This zero-MDR regime has been in effect since it was announced in the FY22 Budget by the Union government to boost digital adoption. Previously, merchants paid a fee of under 1 per cent of the transaction amount.
India’s Union Finance Ministry on Wednesday refuted reports suggesting that a fee would be charged on Unified Payments Interface (UPI) transactions and termed them “completely false, baseless, and misleading”.
“Speculation and claims that the merchant discount rate (MDR) will be charged on UPI transactions are completely false, baseless, and misleading,” the ministry said in a post on social media platform X.
“Such baseless and sensation-creating speculations cause needless uncertainty, fear and suspicion among our citizens. The Government remains fully committed to promoting digital payments via UPI,” it added.
Merchant Discount Rate (MDR) is a fee paid by merchants to banks for processing real-time digital transactions. Currently, UPI and RuPay debit card payments attract no MDR, a policy implemented through the National Payments Corporation of India (NPCI).

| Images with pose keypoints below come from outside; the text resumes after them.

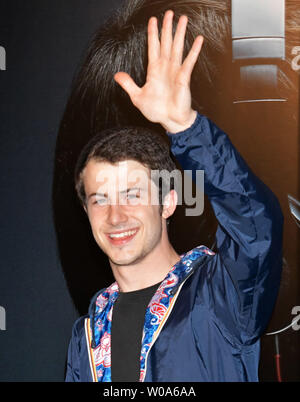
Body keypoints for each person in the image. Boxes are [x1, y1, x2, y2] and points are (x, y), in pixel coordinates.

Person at [65, 10, 283, 382]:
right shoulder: (87, 334)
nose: (115, 216)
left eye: (132, 194)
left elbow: (255, 226)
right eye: (99, 199)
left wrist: (185, 127)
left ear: (168, 202)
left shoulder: (220, 294)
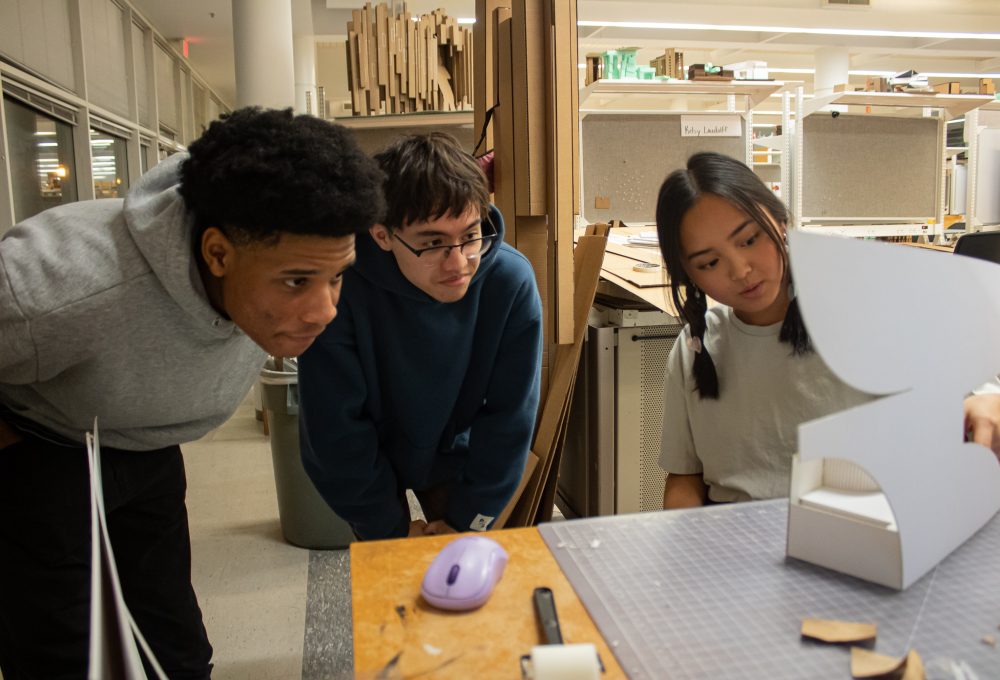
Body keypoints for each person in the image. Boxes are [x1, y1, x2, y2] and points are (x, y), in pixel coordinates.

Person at [0, 107, 385, 679]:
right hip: (42, 449)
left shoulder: (288, 251)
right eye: (297, 281)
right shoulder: (60, 286)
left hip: (149, 445)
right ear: (218, 254)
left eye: (336, 277)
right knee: (67, 654)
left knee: (173, 642)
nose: (324, 309)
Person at [298, 132, 543, 540]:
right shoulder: (340, 288)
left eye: (469, 235)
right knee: (390, 574)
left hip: (455, 454)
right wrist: (386, 526)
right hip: (370, 450)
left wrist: (470, 518)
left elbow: (508, 419)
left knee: (465, 575)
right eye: (433, 243)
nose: (458, 262)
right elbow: (333, 428)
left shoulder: (509, 282)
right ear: (382, 234)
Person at [655, 152, 873, 509]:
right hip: (734, 540)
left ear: (780, 221)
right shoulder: (697, 347)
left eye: (749, 240)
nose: (740, 270)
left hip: (848, 533)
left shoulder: (862, 317)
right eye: (710, 263)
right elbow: (685, 478)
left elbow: (968, 406)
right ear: (688, 275)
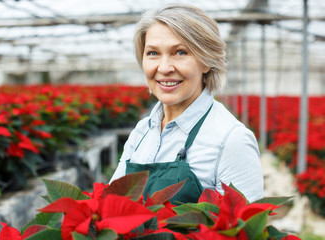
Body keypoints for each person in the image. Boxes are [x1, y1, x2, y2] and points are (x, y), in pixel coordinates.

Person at [110, 3, 264, 203]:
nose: (164, 68)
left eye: (180, 52)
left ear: (207, 60)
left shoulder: (231, 140)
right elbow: (110, 204)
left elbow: (244, 230)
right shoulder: (142, 132)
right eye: (153, 53)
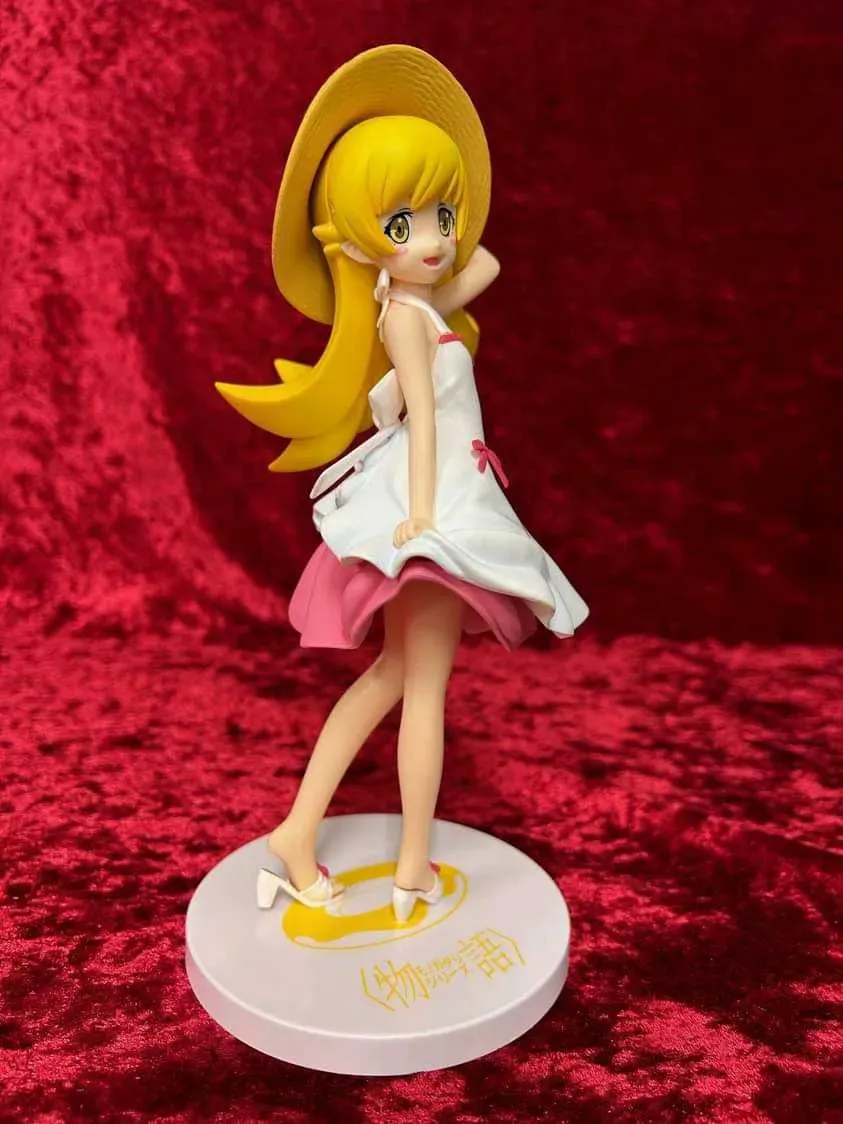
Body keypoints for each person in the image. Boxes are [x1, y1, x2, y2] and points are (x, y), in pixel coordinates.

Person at [217, 46, 589, 923]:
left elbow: (482, 265)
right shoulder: (403, 320)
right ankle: (401, 863)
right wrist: (424, 519)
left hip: (445, 494)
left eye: (440, 215)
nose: (435, 238)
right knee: (418, 687)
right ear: (358, 242)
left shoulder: (417, 303)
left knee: (397, 678)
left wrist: (432, 213)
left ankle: (305, 836)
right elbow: (422, 418)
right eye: (402, 223)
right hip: (435, 505)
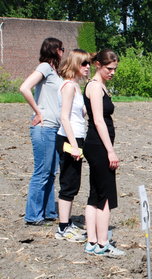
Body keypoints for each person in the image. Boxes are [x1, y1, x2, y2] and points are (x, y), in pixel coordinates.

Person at [83, 49, 124, 256]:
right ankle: (102, 244)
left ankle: (91, 241)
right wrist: (111, 151)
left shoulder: (97, 86)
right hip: (99, 146)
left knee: (95, 194)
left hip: (95, 144)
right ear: (98, 64)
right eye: (109, 68)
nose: (113, 72)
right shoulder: (96, 87)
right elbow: (98, 121)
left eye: (115, 69)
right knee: (105, 195)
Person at [19, 37, 64, 225]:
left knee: (51, 172)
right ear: (54, 50)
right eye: (61, 49)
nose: (63, 52)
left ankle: (48, 212)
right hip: (44, 128)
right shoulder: (45, 67)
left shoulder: (55, 72)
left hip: (54, 128)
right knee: (42, 172)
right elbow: (24, 88)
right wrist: (38, 111)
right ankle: (33, 215)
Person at [54, 49, 91, 242]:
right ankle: (62, 228)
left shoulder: (76, 86)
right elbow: (64, 118)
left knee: (73, 183)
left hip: (77, 138)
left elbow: (80, 114)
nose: (87, 67)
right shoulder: (68, 86)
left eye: (88, 64)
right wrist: (74, 146)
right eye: (83, 64)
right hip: (69, 140)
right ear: (75, 65)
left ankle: (67, 224)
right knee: (68, 184)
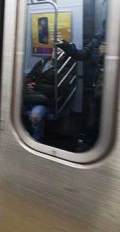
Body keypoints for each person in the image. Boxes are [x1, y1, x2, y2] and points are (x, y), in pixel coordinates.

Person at [57, 20, 106, 148]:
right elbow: (81, 55)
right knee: (91, 116)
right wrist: (64, 45)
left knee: (105, 117)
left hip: (111, 87)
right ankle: (88, 142)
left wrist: (107, 55)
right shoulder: (98, 38)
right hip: (95, 84)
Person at [22, 57, 56, 142]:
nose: (57, 52)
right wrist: (28, 83)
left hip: (44, 100)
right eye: (56, 49)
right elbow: (30, 75)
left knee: (35, 116)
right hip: (30, 96)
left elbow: (57, 89)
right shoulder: (42, 62)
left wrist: (38, 87)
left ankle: (37, 140)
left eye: (61, 51)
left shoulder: (63, 68)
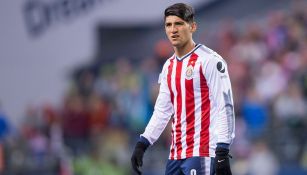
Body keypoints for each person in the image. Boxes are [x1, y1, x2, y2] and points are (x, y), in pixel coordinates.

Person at [131, 3, 235, 175]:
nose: (173, 30)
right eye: (168, 25)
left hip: (202, 152)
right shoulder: (168, 67)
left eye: (178, 24)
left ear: (192, 26)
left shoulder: (210, 61)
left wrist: (223, 149)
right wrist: (143, 142)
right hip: (175, 154)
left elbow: (225, 107)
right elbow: (163, 110)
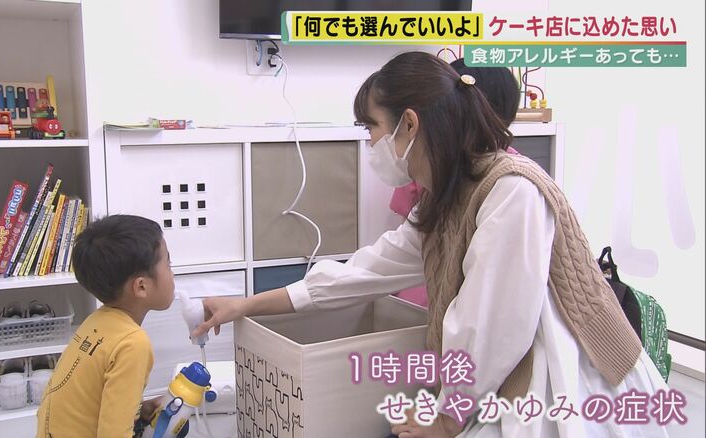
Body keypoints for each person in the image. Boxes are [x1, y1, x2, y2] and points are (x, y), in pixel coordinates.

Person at [194, 52, 668, 437]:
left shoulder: (512, 191)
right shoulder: (443, 201)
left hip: (570, 381)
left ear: (409, 125)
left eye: (371, 128)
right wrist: (246, 305)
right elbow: (358, 274)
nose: (369, 143)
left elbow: (492, 328)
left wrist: (445, 421)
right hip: (500, 376)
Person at [392, 58, 522, 308]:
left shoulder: (512, 183)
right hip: (434, 291)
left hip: (431, 295)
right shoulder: (435, 168)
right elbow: (403, 244)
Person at [36, 214, 175, 438]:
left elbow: (88, 401)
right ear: (141, 287)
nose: (172, 272)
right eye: (168, 264)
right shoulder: (133, 343)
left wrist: (137, 409)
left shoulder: (96, 321)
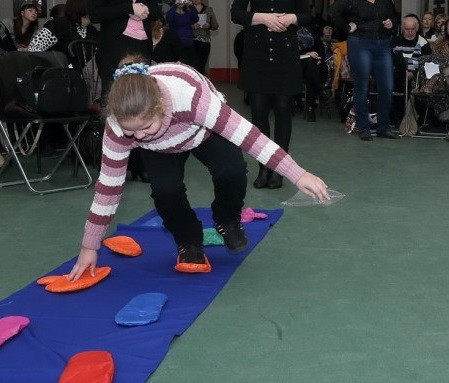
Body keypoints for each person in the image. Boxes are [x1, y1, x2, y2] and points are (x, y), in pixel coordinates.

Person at [67, 59, 330, 280]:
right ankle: (188, 241)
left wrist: (298, 174)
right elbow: (108, 189)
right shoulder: (118, 126)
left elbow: (251, 138)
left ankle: (227, 219)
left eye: (145, 127)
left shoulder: (192, 98)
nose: (138, 137)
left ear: (160, 107)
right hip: (160, 148)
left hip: (202, 131)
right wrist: (89, 246)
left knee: (232, 171)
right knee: (165, 191)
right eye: (130, 132)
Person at [231, 0, 310, 189]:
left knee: (283, 112)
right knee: (259, 114)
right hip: (257, 55)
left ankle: (280, 169)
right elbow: (236, 14)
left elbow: (307, 15)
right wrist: (263, 18)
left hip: (285, 55)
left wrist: (291, 18)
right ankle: (264, 167)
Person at [89, 0, 162, 183]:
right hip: (114, 47)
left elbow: (157, 11)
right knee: (113, 104)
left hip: (142, 47)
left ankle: (140, 165)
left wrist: (144, 10)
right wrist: (129, 8)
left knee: (142, 102)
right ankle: (109, 164)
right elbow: (95, 14)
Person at [328, 0, 398, 141]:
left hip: (383, 44)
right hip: (359, 42)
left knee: (387, 87)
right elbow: (332, 11)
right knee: (362, 86)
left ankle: (383, 127)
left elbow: (394, 18)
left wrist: (391, 24)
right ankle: (363, 127)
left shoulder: (385, 1)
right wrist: (346, 27)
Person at [27, 0, 99, 58]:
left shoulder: (92, 30)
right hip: (59, 70)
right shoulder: (57, 25)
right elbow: (34, 49)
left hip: (85, 72)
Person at [390, 14, 427, 125]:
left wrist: (413, 72)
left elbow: (426, 62)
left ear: (416, 28)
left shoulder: (423, 42)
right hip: (398, 73)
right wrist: (405, 71)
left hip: (418, 74)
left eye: (412, 29)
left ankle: (414, 119)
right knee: (397, 82)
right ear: (403, 29)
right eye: (407, 29)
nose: (410, 32)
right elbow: (392, 60)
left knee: (413, 84)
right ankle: (399, 118)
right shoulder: (395, 42)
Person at [165, 0, 198, 67]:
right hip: (175, 44)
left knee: (190, 64)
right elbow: (169, 19)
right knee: (176, 65)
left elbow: (196, 19)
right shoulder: (172, 11)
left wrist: (191, 5)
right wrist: (175, 5)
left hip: (188, 43)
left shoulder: (188, 11)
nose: (182, 1)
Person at [190, 0, 218, 75]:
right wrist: (192, 26)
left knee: (202, 62)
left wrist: (209, 25)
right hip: (192, 40)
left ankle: (200, 78)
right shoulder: (188, 10)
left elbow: (215, 25)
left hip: (205, 40)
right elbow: (182, 24)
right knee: (193, 63)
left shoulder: (209, 9)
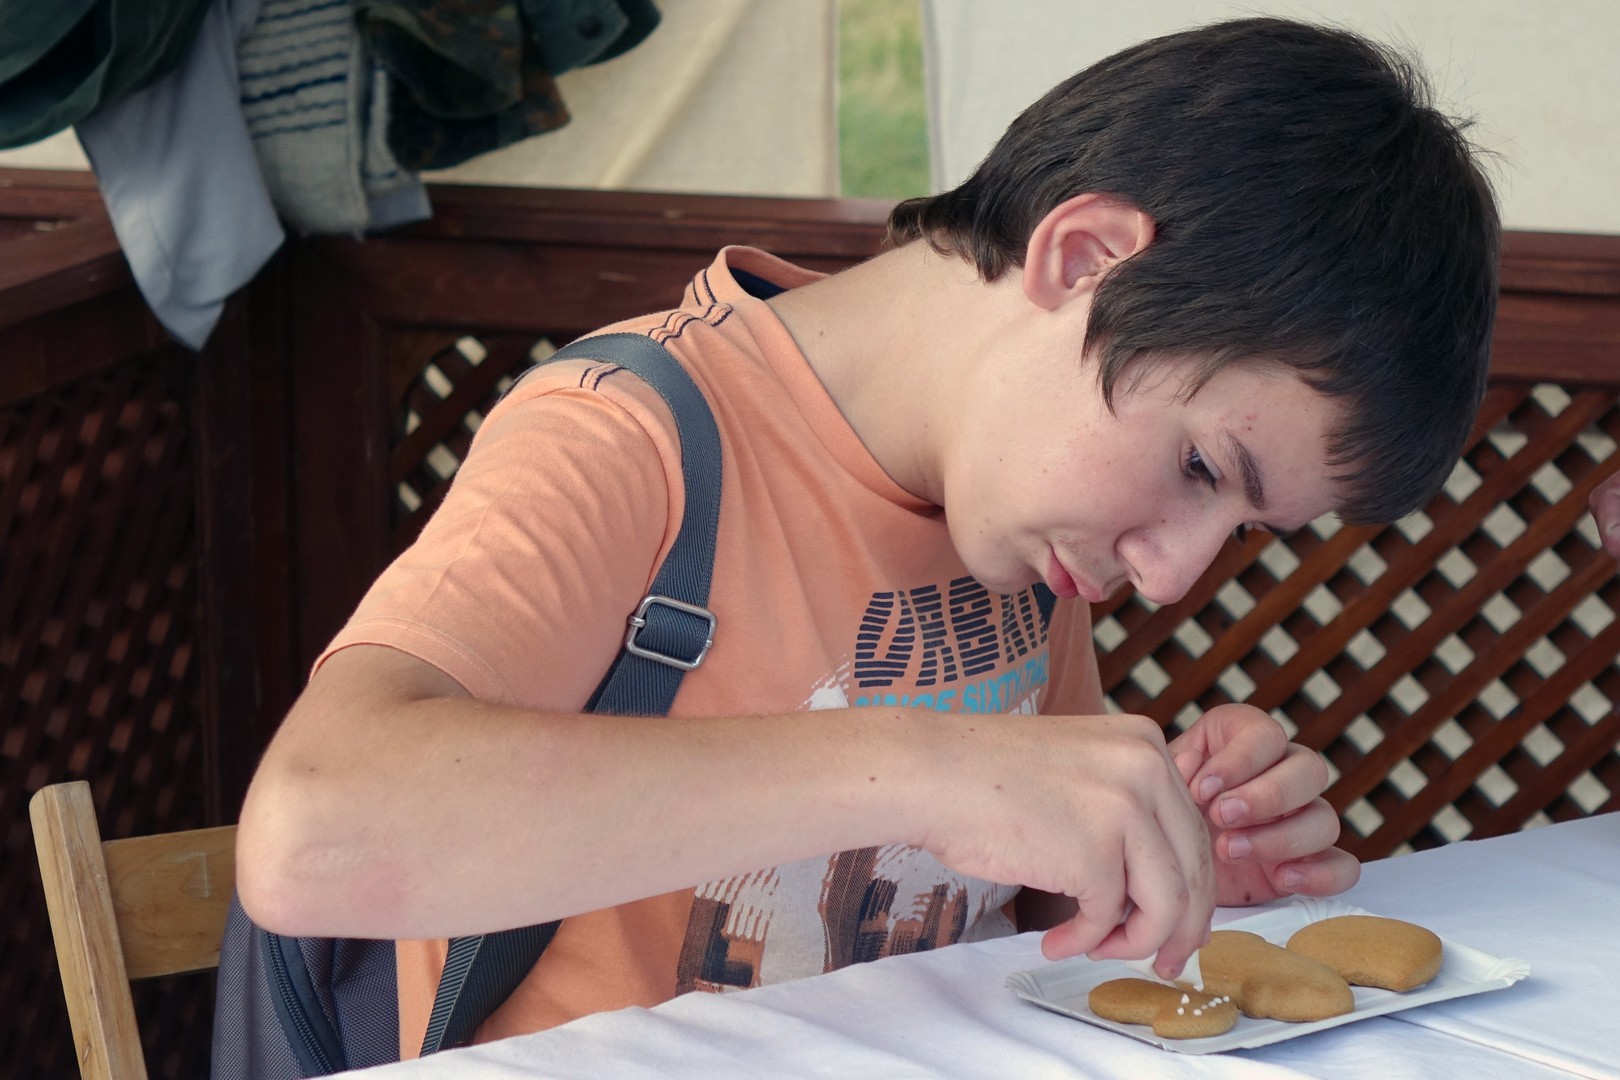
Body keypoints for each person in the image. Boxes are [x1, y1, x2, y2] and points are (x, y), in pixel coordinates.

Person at [236, 16, 1500, 1054]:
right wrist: (924, 769)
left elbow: (982, 903)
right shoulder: (632, 439)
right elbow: (311, 838)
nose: (1172, 574)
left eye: (1243, 526)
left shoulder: (1022, 522)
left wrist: (1152, 858)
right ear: (1083, 259)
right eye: (1201, 467)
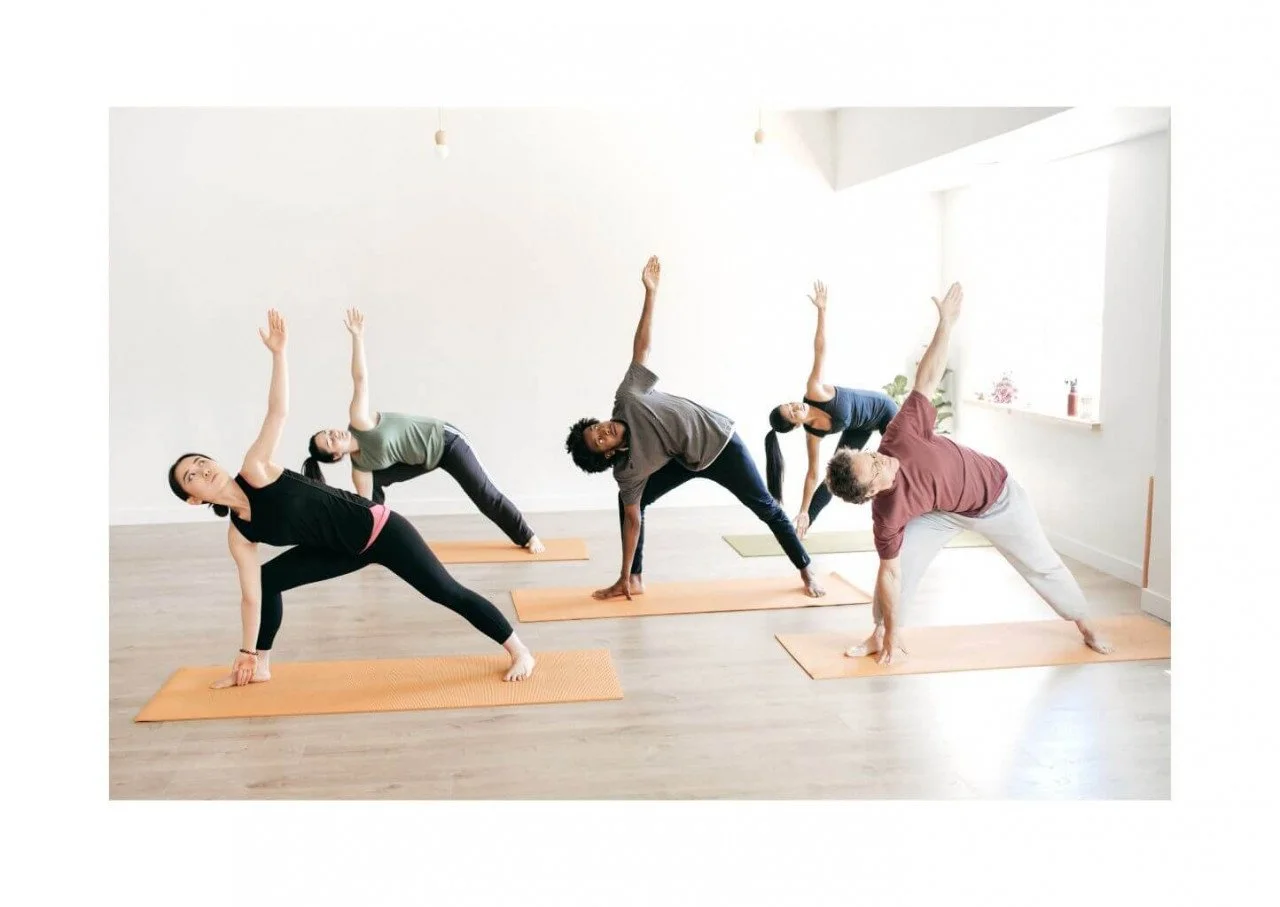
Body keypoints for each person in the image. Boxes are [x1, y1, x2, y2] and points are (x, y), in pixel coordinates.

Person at [167, 309, 536, 689]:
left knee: (445, 591)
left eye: (201, 462)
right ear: (193, 499)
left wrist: (279, 354)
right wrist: (245, 652)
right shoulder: (239, 535)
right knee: (266, 581)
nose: (202, 471)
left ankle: (519, 650)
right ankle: (261, 665)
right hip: (342, 550)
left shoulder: (255, 468)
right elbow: (250, 598)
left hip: (381, 531)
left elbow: (278, 412)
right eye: (191, 476)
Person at [823, 282, 1114, 664]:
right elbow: (890, 574)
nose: (882, 460)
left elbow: (926, 380)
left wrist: (945, 324)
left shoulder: (900, 436)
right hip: (944, 513)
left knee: (1041, 564)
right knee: (898, 566)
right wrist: (893, 629)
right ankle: (881, 634)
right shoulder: (887, 515)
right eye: (875, 469)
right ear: (870, 493)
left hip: (1000, 498)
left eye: (872, 456)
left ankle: (1087, 626)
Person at [564, 256, 826, 601]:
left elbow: (642, 348)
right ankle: (633, 579)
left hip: (720, 443)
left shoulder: (628, 397)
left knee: (766, 507)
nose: (604, 431)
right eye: (599, 441)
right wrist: (622, 575)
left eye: (597, 428)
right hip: (686, 459)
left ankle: (806, 570)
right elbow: (632, 519)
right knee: (631, 502)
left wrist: (651, 293)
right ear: (608, 454)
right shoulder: (628, 472)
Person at [303, 307, 545, 554]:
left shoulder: (359, 420)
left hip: (445, 443)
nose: (334, 434)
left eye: (329, 432)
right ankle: (378, 543)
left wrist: (357, 337)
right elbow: (367, 509)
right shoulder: (361, 470)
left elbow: (360, 380)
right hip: (423, 460)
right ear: (336, 456)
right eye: (330, 442)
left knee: (484, 495)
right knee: (370, 497)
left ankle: (527, 535)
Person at [763, 280, 899, 538]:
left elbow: (820, 350)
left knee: (898, 460)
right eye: (792, 413)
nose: (795, 406)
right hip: (860, 427)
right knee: (834, 476)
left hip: (884, 410)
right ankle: (803, 527)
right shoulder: (813, 435)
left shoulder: (814, 391)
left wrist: (822, 311)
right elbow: (813, 474)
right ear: (796, 425)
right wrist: (804, 510)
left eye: (790, 404)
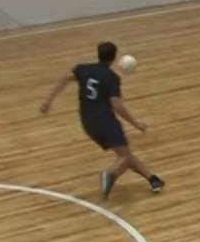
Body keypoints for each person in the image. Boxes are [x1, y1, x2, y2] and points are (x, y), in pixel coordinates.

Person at [40, 41, 164, 200]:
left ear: (98, 54)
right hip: (105, 121)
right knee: (124, 157)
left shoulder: (83, 69)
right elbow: (117, 105)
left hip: (87, 122)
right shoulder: (112, 78)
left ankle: (152, 179)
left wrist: (48, 101)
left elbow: (64, 78)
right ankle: (110, 174)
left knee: (124, 153)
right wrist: (136, 123)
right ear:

This zero-MDR regime has been in effect since it was announced in the FY22 Budget to boost digital adoption. Previously, merchants paid a fee of under 1 per cent of the transaction amount. However, as UPI has become the dominant method for retail payments and RuPay is gaining traction, experts say a complete waiver on MDR may no longer be sustainable.
Industry stakeholders have also been questioning the viability of zero-MDR model and highlight the cost burden on banks and payment service providers.
Earlier this year, the Payments Council of India, representing digital payment service providers, wrote to Prime Minister Narendra Modi, requesting the reintroduction of MDR.
It recommended a 0.3 per cent MDR on UPI payments made to large merchants and proposed a nominal, fixed MDR on all RuPay debit card transactions.
The Union Cabinet recently extended a ₹1,500 crore incentive scheme designed to compensate stakeholders for the cost of small-value UPI transactions, but fintech companies criticised the amount, arguing it is insufficient to support the surging volume of digital payments.
According to the Reserve Bank of India’s annual report for FY25, digital payments have surged nationwide. UPI accounted for 185.8 billion transactions during the year—a 41.7 per cent increase from 131.1 billion in FY24.